Seven African countries face paying tariffs on their exports to the European Union if they fail to honour trade agreements signed with Brussels in 2007, EURACTIV France reports.
The European Parliament granted the African countries an extension until October 2014 to ratify their interim Economic Partnership Agreements (EPAs).
To date, 17 countries of the African, Caribbean and Pacific (ACP) group have not ratified or implemented the agreements.
The EPA allows countries to export goods to the EU without tariffs or maximum quotas, under World Trade Organization rules.
The countries benefited from the agreement without delays so as to not disrupt exports, principally towards Europe. In a regulation, the European Commission permitted the countries to maintain their privileged trade status, already upheld in the Cotonou agreement which expired in 2007.
October 2014
Since then, the EU executive has taken a harder line. In 2011, it proposed suspending the agreement if the countries did not ratify the EPA by January 2014.
The Parliament voted in a strong majority to extend the deadline to October 2014, in a second reading.
In Africa, Botswana, Namibia, Cameroon, Ghana, Ivory Coast, Kenya and Swaziland have not completed the agreement. They along with the Pacific nation of Fiji also risk falling into a stricter commercial regime if they fail to meet the deadline. The others – including Haiti, Burundi and Rwanda – will be covered due to their status of least developed countries (LDC).
But a number of parliamentarians from the Greens and the Socialists and Democrats group felt the deadline should have been extended to January 2016 to allow more “breathing space”. The Parliament had adopted that deadline in a first reading in September 2012.
WTO pressure
This time EU lawmakers voted for a compromise deal found with heads of states and government in the European Council.

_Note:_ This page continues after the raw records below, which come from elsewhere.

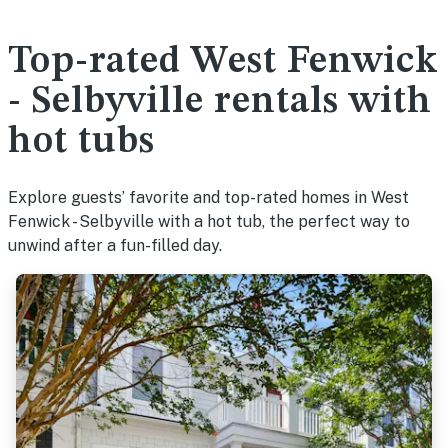
Top-rated West Fenwick
- Selbyville rentals with
hot tubs
Explore guests’ favorite and top-rated homes in West
Fenwick - Selbyville with a hot tub, the perfect way to
unwind after a fun-filled day.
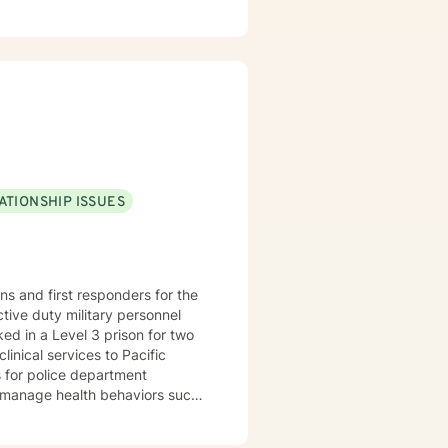
is critical journey.
ATIONSHIP ISSUES
 habits, and sleep problem. Of
ession, relationship problems,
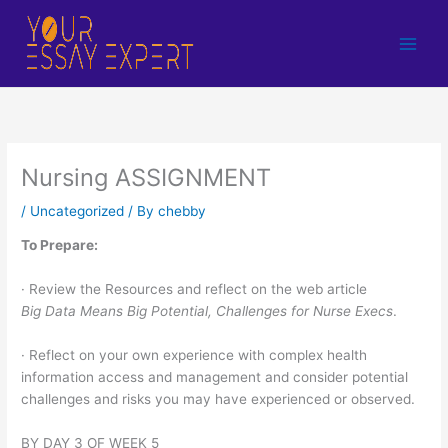
Skip
to
content
Nursing ASSIGNMENT
/
Uncategorized
/ By
chebby
To Prepare:
· Review the Resources and reflect on the web article
Big Data Means Big Potential, Challenges for Nurse Execs
.
· Reflect on your own experience with complex health
information access and management and consider potential
challenges and risks you may have experienced or observed.
BY DAY 3 OF WEEK 5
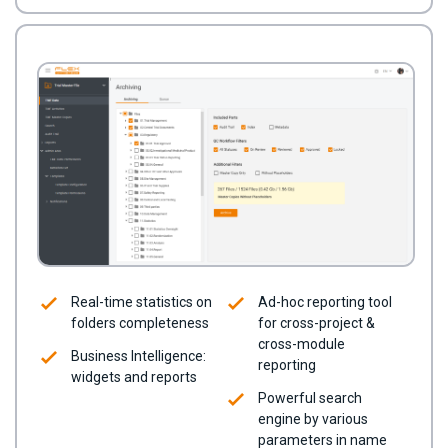
Real-time statistics on
Ad-hoc reporting tool
folders completeness
for cross-project &
cross-module
Business Intelligence:
reporting
widgets and reports
Powerful search
engine by various
parameters in name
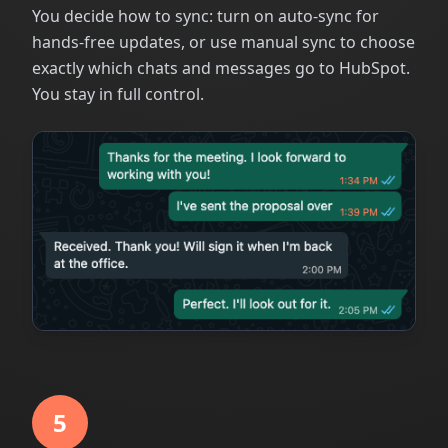
You decide how to sync: turn on auto-sync for
hands-free updates, or use manual sync to choose
exactly which chats and messages go to HubSpot.
You stay in full control.
5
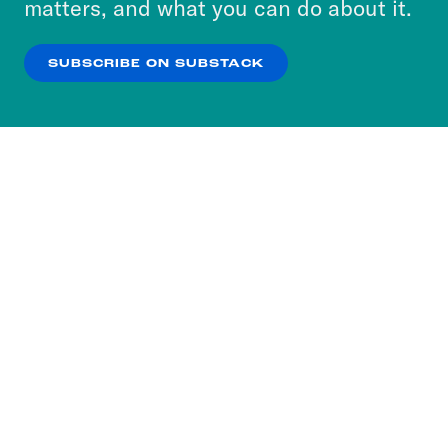
matters, and what you can do about it.
our
Privacy Policy
.
SUBSCRIBE ON SUBSTACK
OK
NO THANKS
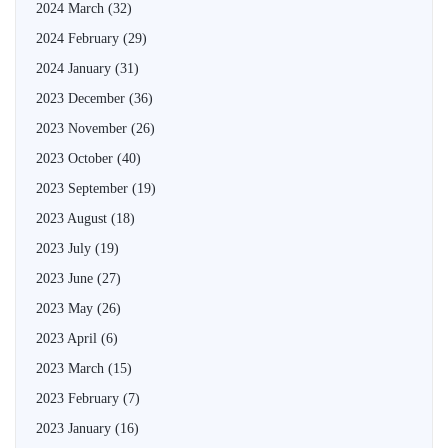
2024 March
(32)
2024 February
(29)
2024 January
(31)
2023 December
(36)
2023 November
(26)
2023 October
(40)
2023 September
(19)
2023 August
(18)
2023 July
(19)
2023 June
(27)
2023 May
(26)
2023 April
(6)
2023 March
(15)
2023 February
(7)
2023 January
(16)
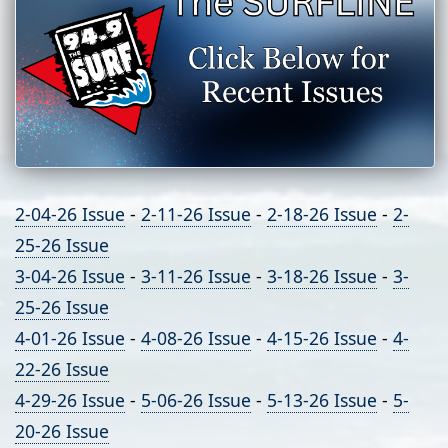
2-04-26 Issue
-
2-11-26 Issue
-
2-18-26 Issue
-
2-
25-26 Issue
3-04-26 Issue
-
3-11-26 Issue
-
3-18-26 Issue
-
3-
25-26 Issue
4-01-26 Issue
-
4-08-26 Issue
-
4-15-26 Issue
-
4-
22-26 Issue
4-29-26 Issue
-
5-06-26 Issue
-
5-13-26 Issue
-
5-
20-26 Issue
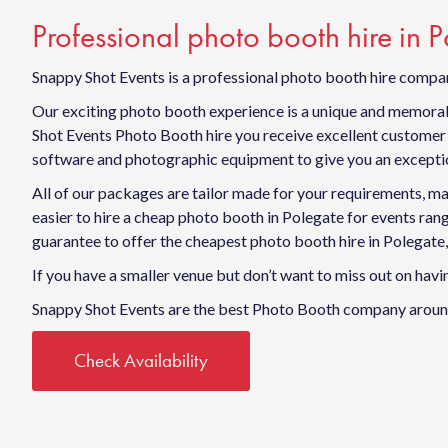
Professional photo booth hire in 
Snappy Shot Events is a professional photo booth hire compan
Our exciting photo booth experience is a unique and memorabl
Shot Events Photo Booth hire you receive excellent customer s
software and photographic equipment to give you an exceptio
All of our packages are tailor made for your requirements, ma
easier to hire a cheap photo booth in Polegate for events r
guarantee to offer the cheapest photo booth hire in Polegate,
If you have a smaller venue but don’t want to miss out on ha
Snappy Shot Events are the best Photo Booth company around
Check Availability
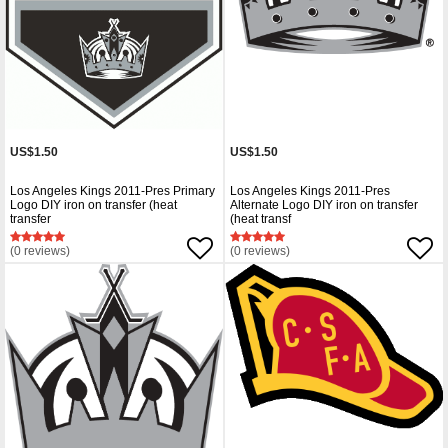
US$1.50
US$1.50
Los Angeles Kings 2011-Pres Primary
Los Angeles Kings 2011-Pres
Logo DIY iron on transfer (heat
Alternate Logo DIY iron on transfer
transfer
(heat transf
(0 reviews)
(0 reviews)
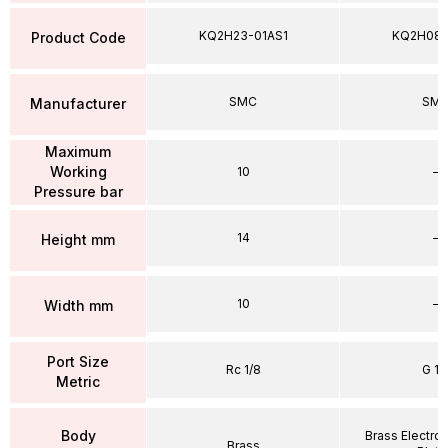
KQ2H23-01AS1
KQ2H08
Product Code
SMC
SM
Manufacturer
Maximum
Working
10
–
Pressure bar
14
–
Height mm
10
–
Width mm
Port Size
Rc 1/8
G 1/
Metric
Body
Brass Electrol
Brass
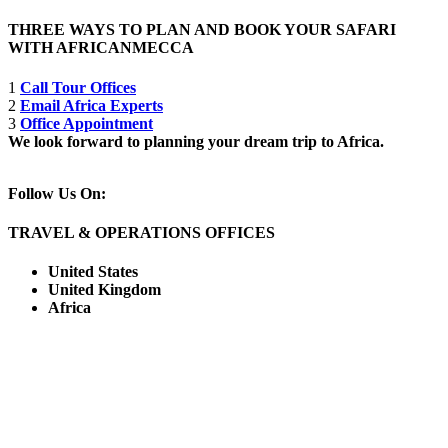
THREE WAYS TO PLAN AND BOOK YOUR SAFARI
WITH AFRICANMECCA
1
Call Tour Offices
2
Email Africa Experts
3
Office Appointment
We look forward to planning your dream trip to Africa.
Follow Us On:
TRAVEL & OPERATIONS OFFICES
United States
United Kingdom
Africa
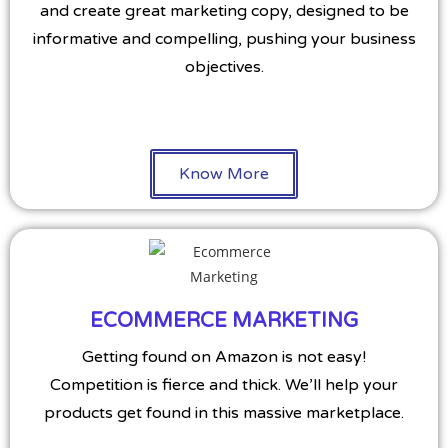
and create great marketing copy, designed to be
informative and compelling, pushing your business
objectives.
Know More
ECOMMERCE MARKETING
Getting found on Amazon is not easy!
Competition is fierce and thick. We’ll help your
products get found in this massive marketplace.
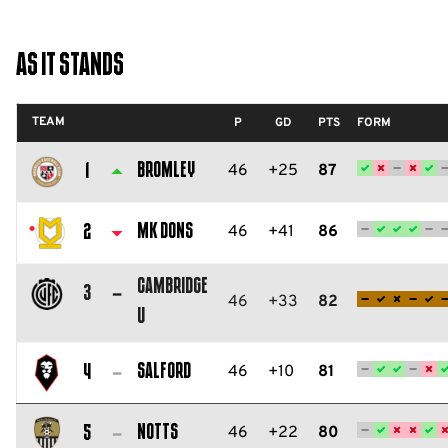
As It Stands
TEAM
P
GD
PTS
FORM
Bromley
46
+25
87
1
Bromley
FC
MK Dons
46
+41
86
2
Milton
Cambridge
Keynes
3
46
+33
82
U
Dons
Cambridge
FC
United
Salford
46
+10
81
4
FC
Salford
City
Notts
46
+22
80
5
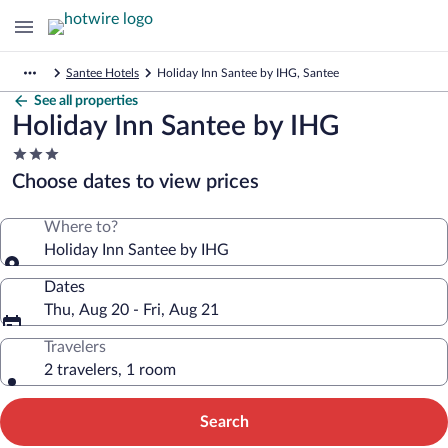
Santee Hotels
Holiday Inn Santee by IHG, Santee
See all properties
Holiday Inn Santee by IHG
3.0
star
Choose dates to view prices
property
Where to?
Holiday Inn Santee by IHG
Dates
Thu, Aug 20 - Fri, Aug 21
Travelers
2 travelers, 1 room
Search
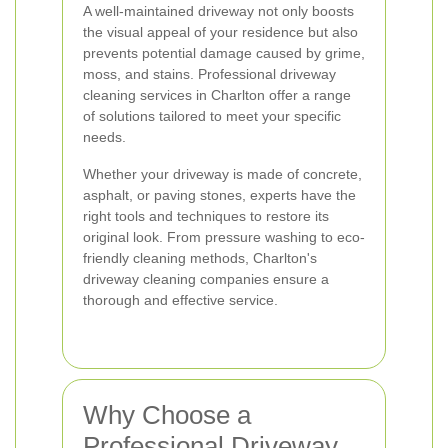
A well-maintained driveway not only boosts
the visual appeal of your residence but also
prevents potential damage caused by grime,
moss, and stains. Professional driveway
cleaning services in Charlton offer a range
of solutions tailored to meet your specific
needs.
Whether your driveway is made of concrete,
asphalt, or paving stones, experts have the
right tools and techniques to restore its
original look. From pressure washing to eco-
friendly cleaning methods, Charlton's
driveway cleaning companies ensure a
thorough and effective service.
Why Choose a
Professional Driveway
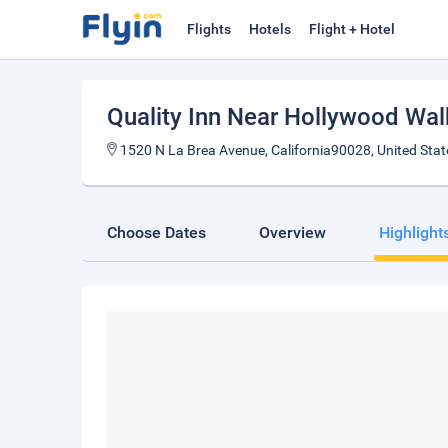
Flights
Hotels
Flight + Hotel
Quality Inn Near Hollywood Wa
1520 N La Brea Avenue, California90028, United Stat
Choose Dates
Overview
Highlight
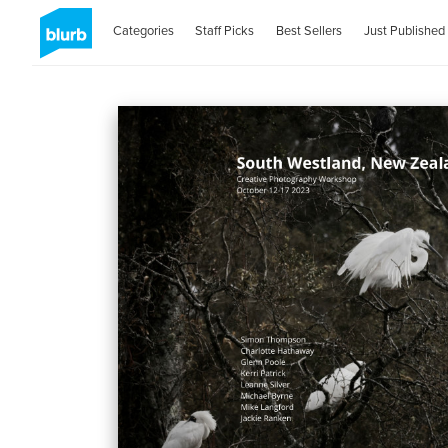
Categories
Staff Picks
Best Sellers
Just Published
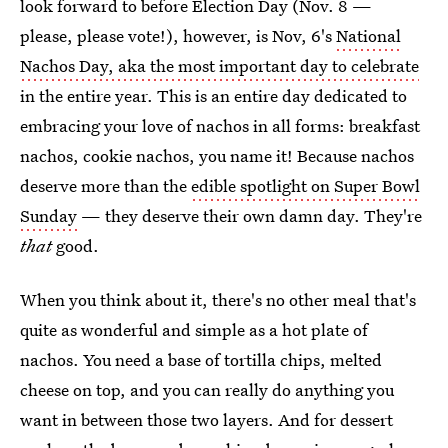
look forward to before Election Day (Nov. 8 —
please, please vote!), however, is Nov, 6's
National
Nachos Day, aka the most important day to celebrate
in the entire year. This is an entire day dedicated to
embracing your love of nachos in all forms: breakfast
nachos, cookie nachos, you name it! Because nachos
deserve more than the
edible spotlight on Super Bowl
Sunday
— they deserve their own damn day. They're
that
good.
When you think about it, there's no other meal that's
quite as wonderful and simple as a hot plate of
nachos. You need a base of tortilla chips, melted
cheese on top, and you can really do anything you
want in between those two layers. And for dessert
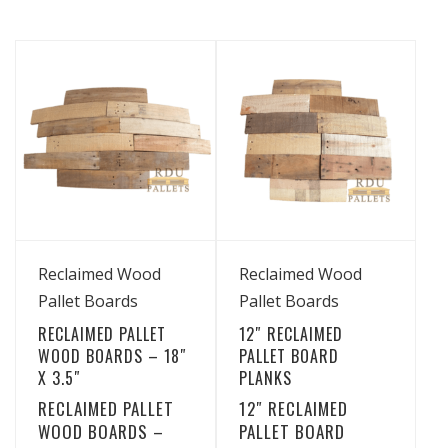
View Details
View Details
Reclaimed Wood
Reclaimed Wood
Pallet Boards
Pallet Boards
RECLAIMED PALLET
12″ RECLAIMED
WOOD BOARDS – 18″
PALLET BOARD
X 3.5″
PLANKS
RECLAIMED PALLET
12″ RECLAIMED
WOOD BOARDS –
PALLET BOARD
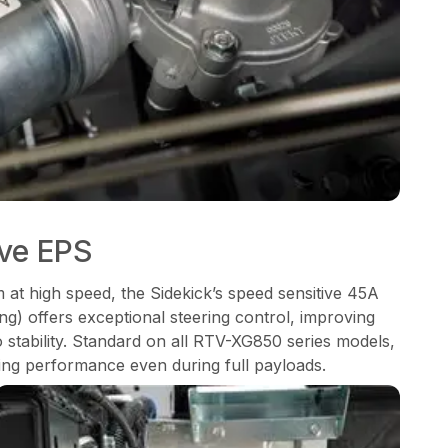
ive EPS
m at high speed, the Sidekick’s speed sensitive 45A
ng) offers exceptional steering control, improving
o stability. Standard on all RTV-XG850 series models,
ng performance even during full payloads.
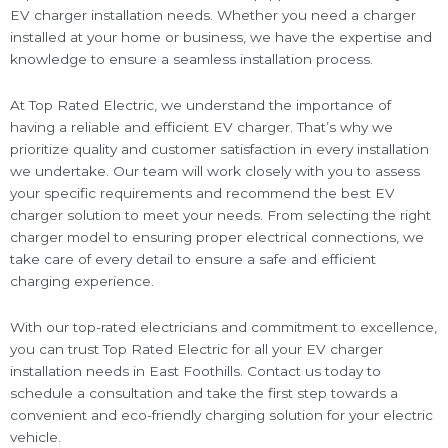
EV charger installation needs. Whether you need a charger
installed at your home or business, we have the expertise and
knowledge to ensure a seamless installation process.
At Top Rated Electric, we understand the importance of
having a reliable and efficient EV charger. That’s why we
prioritize quality and customer satisfaction in every installation
we undertake. Our team will work closely with you to assess
your specific requirements and recommend the best EV
charger solution to meet your needs. From selecting the right
charger model to ensuring proper electrical connections, we
take care of every detail to ensure a safe and efficient
charging experience.
With our top-rated electricians and commitment to excellence,
you can trust Top Rated Electric for all your EV charger
installation needs in East Foothills. Contact us today to
schedule a consultation and take the first step towards a
convenient and eco-friendly charging solution for your electric
vehicle.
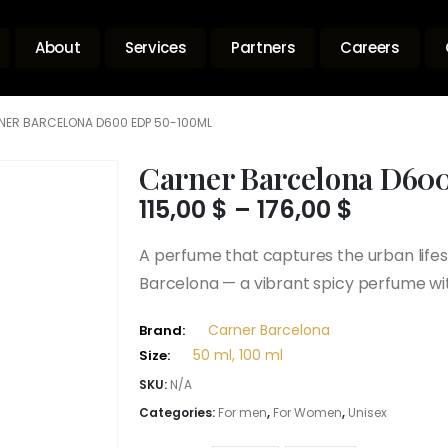
About
Services
Partners
Careers
NER BARCELONA D600 EDP 50-100ML
Carner Barcelona D60
Price
115,00
$
–
176,00
$
range:
115,00 $
A perfume that captures the urban lifes
throug
Barcelona — a vibrant spicy perfume wi
176,00 $
Carner Barcelona
Brand:
50 ml, 100 ml
Size:
SKU:
N/A
Categories:
For men
,
For Women
,
Unisex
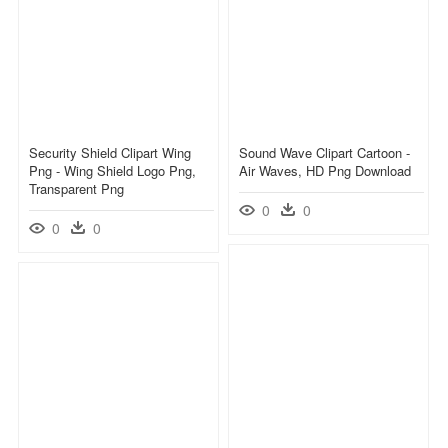
Security Shield Clipart Wing
Sound Wave Clipart Cartoon -
Png - Wing Shield Logo Png,
Air Waves, HD Png Download
Transparent Png
0
0
0
0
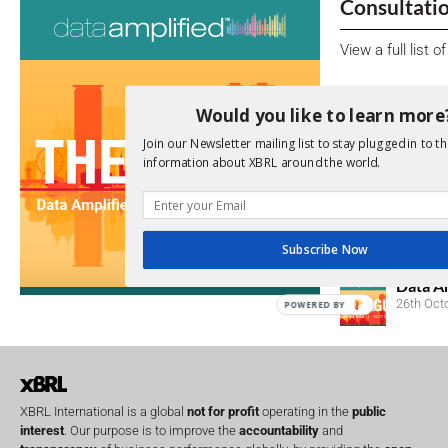
Consultati
View a full list 
We encourage yo
Would you like to learn more
due dates.
Join our Newsletter mailing list to stay plugged in to th
information about XBRL around the world.
Open Consu
No entries matc
Upcoming 
Subscribe Now
Data A
26th Oct
POWERED BY
XBRL International is a global
not for profit
operating in the
public
interest
. Our purpose is to improve the
accountability
and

“Allowing unilateral and free access to certain countries is a violation of the World Trade Organization’s rules and is clearly only a temporary solution… The time has come to fix a deadline,” admitted British Labour MEP, David Martin, who drafted the Parliament’s report.
“We regret that the Parliament and the Council of the EU did not accept our proposal to give these African countries enough breathing space in negotiations.”
Under the current agreement, the African countries benefit from very favourable terms compared to their international competitors for exports to Europe notably of certain foodstuffs, including bananas, tuna, beef and sugar.
A number of Latin American and emerging countries have protested the exception at the WTO, labelling it as discriminatory.
Caught in the crossfire
To the secretary general of the African, Caribbean and Pacific group, Alhaji Muhammad Mumuni, the deadline does harm to the countries involved by forcing them to ratify interim EPA agreements which are counterproductive to regional integration.
“The states are encouraged to trade with the European Union but not amongst themselves,” he said.
Launched in 2002, negotiations over parallel regional EPAs are ongoing in five African subregions. They aim to liberalise the trade in goods, as well as services, investment, and market access rules.
But discussions have stalled on several points, including the suspension of free trade following human rights abuses.
Ministers will meet at the WTO in Bali, Indonesia, in December 2013 in an attempt to reignite the Doha development agenda, which has aimed since 2001 to lower trade barriers and revise trade rules for developing nations.